U.S. government debt yields continued their upward climb on Tuesday ahead of the Federal Reserve’s policy meeting.
The yield on the benchmark 10-year Treasury note was higher at around 3.11 percent at 7:07 a.m. ET, it’s highest level since May 18, when the rate hit a 2018 high of 3.128 percent.
The yield on the 30-year Treasury bond was up at 3.246 percent. Bond yields move inversely to prices.
The Federal Open Market Committee will begin its two-day monetary policy gathering Tuesday, with analysts expecting the U.S. Federal Reserve to announce a quarter-point rate hike when it concludes its meeting tomorrow.
The hike will push the funds target to 2 percent to 2.25 percent, where it last was more than 10 years ago.
The event will also be watched closely to see if the central bank provides any signals as to where monetary policy will be heading over the coming months and into next year.
“I think you’re going to be looking at two things with respect to the Fed meeting. The first is whether they have the word ‘accommodative’ in the statement,” Arthur Bass, managing director of fixed income at Wedbush Securities, told CNBC on Monday.
“The dot plot is going to be the other thing to look at,” he continued. “I think it’s more likely they increase. We’ve been locked in a trading range since May, but I bet people come out of the Fed meeting feeling more bearish.”
The dot plot displays expectations from individual FOMC members about the direction of interest rates, which in turn will help determine the direction of markets.
Members of the FOMC are grappling over how much more monetary tightening is necessary to keep the economy (and inflation) healthy.
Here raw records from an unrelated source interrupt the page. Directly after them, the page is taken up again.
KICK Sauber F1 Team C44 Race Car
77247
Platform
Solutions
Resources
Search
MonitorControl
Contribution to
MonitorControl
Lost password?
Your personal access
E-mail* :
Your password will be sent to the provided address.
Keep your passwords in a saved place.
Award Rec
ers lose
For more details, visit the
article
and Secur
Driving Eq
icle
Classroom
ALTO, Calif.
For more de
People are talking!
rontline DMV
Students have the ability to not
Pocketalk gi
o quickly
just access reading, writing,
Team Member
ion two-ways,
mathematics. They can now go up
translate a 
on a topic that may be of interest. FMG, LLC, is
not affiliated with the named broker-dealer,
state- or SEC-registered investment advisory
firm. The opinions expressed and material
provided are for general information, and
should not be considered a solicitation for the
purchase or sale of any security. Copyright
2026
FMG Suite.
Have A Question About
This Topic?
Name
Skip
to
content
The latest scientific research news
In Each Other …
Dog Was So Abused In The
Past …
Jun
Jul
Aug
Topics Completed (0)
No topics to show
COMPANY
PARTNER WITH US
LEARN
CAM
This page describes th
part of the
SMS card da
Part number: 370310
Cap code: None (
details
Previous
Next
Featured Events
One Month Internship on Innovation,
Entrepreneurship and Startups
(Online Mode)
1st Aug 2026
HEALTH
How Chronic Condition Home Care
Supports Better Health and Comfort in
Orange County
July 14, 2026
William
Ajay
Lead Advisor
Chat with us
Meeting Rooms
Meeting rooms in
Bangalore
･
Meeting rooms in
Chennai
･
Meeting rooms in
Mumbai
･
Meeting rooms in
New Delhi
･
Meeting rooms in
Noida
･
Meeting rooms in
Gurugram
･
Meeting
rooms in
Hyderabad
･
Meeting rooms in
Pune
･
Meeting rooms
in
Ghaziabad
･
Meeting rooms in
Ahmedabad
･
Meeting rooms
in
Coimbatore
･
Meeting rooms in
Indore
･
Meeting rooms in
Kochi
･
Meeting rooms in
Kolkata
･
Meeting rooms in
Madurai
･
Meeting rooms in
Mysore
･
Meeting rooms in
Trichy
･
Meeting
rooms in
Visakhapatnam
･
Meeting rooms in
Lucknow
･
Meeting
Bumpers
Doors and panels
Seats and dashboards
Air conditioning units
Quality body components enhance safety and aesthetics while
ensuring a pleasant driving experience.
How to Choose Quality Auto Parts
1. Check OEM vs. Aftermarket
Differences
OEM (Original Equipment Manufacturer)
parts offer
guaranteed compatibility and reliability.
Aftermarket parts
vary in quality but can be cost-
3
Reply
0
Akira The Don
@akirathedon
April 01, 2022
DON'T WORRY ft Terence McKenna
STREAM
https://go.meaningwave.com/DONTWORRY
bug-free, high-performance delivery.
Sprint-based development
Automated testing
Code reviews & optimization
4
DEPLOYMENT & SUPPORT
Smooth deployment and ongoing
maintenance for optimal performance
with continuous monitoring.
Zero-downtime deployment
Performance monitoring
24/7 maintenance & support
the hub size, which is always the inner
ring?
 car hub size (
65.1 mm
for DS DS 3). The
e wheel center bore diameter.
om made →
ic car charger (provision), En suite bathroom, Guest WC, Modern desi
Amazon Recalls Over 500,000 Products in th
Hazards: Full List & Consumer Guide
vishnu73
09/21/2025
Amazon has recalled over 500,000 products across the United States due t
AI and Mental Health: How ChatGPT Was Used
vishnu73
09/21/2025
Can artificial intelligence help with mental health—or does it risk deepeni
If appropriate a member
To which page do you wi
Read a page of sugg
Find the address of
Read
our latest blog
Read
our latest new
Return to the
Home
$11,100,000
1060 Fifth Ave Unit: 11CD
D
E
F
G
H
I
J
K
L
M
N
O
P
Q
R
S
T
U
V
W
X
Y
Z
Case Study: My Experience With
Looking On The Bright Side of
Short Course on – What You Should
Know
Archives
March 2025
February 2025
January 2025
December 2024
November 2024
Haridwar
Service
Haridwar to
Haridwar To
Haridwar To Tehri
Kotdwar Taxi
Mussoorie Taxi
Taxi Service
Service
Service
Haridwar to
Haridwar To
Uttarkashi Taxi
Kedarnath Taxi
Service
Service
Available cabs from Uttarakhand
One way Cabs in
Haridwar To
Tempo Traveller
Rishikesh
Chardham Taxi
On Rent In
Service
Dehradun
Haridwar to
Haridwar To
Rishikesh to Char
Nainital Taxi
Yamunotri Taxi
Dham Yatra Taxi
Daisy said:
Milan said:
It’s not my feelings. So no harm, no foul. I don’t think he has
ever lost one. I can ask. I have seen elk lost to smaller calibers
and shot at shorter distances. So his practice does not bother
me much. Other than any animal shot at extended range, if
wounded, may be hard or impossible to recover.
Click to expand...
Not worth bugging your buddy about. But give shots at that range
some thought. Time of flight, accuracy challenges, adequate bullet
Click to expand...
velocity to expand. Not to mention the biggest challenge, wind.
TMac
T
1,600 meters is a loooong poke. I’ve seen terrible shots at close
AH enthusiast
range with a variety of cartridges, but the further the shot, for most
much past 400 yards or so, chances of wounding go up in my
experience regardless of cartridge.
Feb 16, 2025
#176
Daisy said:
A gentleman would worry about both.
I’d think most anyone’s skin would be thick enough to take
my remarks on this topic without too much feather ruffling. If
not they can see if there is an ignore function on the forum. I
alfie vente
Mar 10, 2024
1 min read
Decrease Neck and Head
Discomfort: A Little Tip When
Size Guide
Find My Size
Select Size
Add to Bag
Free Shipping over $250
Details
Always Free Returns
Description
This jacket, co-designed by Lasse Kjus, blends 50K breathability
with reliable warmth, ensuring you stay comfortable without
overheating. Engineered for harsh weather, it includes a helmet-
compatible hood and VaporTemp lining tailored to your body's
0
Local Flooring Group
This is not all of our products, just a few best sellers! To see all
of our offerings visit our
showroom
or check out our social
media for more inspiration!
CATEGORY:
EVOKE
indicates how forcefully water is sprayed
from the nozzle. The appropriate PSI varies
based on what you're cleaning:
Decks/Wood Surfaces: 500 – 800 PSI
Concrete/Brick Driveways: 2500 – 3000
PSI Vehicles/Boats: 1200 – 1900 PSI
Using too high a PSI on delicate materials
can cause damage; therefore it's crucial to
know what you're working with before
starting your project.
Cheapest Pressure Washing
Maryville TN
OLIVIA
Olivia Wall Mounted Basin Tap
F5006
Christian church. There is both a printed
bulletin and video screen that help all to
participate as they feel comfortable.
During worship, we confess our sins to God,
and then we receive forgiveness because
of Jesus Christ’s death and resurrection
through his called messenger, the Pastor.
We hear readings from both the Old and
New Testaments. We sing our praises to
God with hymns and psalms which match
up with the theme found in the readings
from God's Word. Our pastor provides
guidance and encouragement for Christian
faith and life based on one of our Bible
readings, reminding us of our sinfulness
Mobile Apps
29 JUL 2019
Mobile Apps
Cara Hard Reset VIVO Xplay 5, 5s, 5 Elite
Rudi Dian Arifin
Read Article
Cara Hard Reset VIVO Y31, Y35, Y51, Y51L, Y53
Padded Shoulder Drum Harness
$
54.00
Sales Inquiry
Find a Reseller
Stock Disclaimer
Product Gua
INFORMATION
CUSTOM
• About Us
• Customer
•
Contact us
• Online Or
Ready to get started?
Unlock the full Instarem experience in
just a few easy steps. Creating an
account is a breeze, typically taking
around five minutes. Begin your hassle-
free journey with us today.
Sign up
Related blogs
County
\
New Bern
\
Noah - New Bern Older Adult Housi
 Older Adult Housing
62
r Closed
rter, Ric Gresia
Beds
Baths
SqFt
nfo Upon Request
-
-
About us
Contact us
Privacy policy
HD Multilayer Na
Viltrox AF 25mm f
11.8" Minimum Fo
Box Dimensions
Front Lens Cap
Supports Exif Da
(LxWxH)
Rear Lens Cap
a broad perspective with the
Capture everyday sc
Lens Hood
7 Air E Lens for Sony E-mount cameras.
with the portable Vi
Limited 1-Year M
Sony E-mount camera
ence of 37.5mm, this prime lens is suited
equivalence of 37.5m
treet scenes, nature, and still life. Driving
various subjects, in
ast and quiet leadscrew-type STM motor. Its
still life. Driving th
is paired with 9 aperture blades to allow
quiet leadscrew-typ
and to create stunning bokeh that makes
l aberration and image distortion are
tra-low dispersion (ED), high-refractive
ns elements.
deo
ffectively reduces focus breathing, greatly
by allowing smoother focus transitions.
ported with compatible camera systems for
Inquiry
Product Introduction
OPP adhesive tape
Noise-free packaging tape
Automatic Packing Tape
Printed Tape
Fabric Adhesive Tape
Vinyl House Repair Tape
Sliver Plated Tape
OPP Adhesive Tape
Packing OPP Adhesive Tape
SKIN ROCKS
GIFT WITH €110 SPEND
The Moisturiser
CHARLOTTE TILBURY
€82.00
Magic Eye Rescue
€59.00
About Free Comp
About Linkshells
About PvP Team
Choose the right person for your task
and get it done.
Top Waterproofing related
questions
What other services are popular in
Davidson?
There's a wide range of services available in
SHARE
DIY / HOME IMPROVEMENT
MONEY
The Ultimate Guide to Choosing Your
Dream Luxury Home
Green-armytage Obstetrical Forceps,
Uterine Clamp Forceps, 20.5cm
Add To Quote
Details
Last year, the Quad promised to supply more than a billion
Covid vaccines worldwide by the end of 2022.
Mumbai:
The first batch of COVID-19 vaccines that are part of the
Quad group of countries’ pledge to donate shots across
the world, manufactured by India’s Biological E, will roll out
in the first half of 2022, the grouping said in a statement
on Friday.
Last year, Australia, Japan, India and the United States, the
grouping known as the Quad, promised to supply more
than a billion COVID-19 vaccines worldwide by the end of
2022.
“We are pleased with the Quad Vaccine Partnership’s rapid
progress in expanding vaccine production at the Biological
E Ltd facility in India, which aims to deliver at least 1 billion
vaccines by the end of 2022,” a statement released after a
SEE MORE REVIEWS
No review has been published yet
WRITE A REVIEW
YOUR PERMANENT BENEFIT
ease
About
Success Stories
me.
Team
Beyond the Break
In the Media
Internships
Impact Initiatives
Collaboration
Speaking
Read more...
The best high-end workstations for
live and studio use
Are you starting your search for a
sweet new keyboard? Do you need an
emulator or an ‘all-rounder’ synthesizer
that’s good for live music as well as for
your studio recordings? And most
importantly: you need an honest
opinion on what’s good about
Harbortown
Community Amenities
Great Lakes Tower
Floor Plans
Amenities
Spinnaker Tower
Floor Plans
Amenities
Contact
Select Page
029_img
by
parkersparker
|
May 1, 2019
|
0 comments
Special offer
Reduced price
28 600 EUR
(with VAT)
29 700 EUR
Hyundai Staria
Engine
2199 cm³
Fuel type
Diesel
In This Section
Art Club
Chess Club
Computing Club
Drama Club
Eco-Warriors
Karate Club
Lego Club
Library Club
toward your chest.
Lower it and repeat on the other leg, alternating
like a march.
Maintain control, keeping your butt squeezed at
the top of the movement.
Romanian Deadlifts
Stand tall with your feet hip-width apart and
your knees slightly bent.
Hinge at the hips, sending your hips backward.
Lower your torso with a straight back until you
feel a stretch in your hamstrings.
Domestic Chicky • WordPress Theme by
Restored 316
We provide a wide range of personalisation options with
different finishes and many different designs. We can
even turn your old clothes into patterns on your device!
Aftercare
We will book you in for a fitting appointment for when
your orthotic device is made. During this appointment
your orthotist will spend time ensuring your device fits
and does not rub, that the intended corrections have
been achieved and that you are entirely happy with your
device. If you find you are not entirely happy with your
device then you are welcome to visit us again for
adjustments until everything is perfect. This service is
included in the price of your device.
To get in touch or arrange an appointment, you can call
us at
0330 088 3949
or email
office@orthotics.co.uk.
Up until now, most officials have been comfortable with the Fed’s slow-and-steady rate hikes and unwind of its massive balance sheet.
A flattening of the so-called yield curve has some market watchers nervous as spreads between short-term and long-term debt rates shrink to lows not seen since before the 2008 financial crisis.
An inverted U.S. yield curve — where short-term rates surpass long-term rates — has frequently heralded upcoming recession.
The Bank of Japan released the minutes of its July policy meeting Tuesday. In the release, some policymakers said that the institution should consider the potential risks of ultra-easy policy at a more serious level, Reuters reported.
On Monday, European Central Bank President Mario Draghi warned of stronger inflation, saying in a speech that underlying inflation was expected to “increase further over the coming months as the tightening labor market is pushing up wage growth.” The news saw the two-year treasury yield hit a high not seen since 2008.
The U.S. Treasury is set to auction $38 billion in five-year notes.